Harry smacked his head. ‘Poppy, this is fundamental. We don’t have one.’

‘We kind of do,’ Eliot said. ‘It’s just not written down.’

‘Yeah, it’s been eight hundred years since Magna Carta,’ said Harry. ‘And that whole time we’ve just been waiting for Juno to draft one for us.’

‘You laugh now,’ Juno said, ‘but imagine this scenario: we land on Terra-Two, in our great patch of land. We live happily for a while, with each other, with our way of doing things. But then another group lands. A group with their own leaders and social structure – likely bigger than ours. Then the birth mothers, young women brought over in cryogenic transporters, and everyone will have a different idea about how things should be. They want our land. They want our resources – how do we divide things fairly? How do we settle disputes? How do we punish wrong-doers, people who murder or rape?’

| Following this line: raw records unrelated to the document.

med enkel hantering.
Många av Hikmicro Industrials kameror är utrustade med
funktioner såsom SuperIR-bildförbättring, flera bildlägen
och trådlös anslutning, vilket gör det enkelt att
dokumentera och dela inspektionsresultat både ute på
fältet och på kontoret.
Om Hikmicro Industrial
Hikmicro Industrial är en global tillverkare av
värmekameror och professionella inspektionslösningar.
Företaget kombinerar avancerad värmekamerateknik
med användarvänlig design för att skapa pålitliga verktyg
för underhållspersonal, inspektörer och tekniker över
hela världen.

Poppy shuddered. ‘Way to turn that into a horror story.’

‘It’s not a story,’ Juno said, the volume of her voice rising with passion. ‘It’s history. This is how wars start. So I think we should decide now on our rules of law, our underlying philosophies. I’ve drafted a start. It’s called the Damocles Document. “We, the foremothers and forefathers, the first on Terra-Two. Have penned this document in the gladsome hope of the city we are to build…

‘The Damocles Document,’ Jesse said, and heard the admiration in his own voice.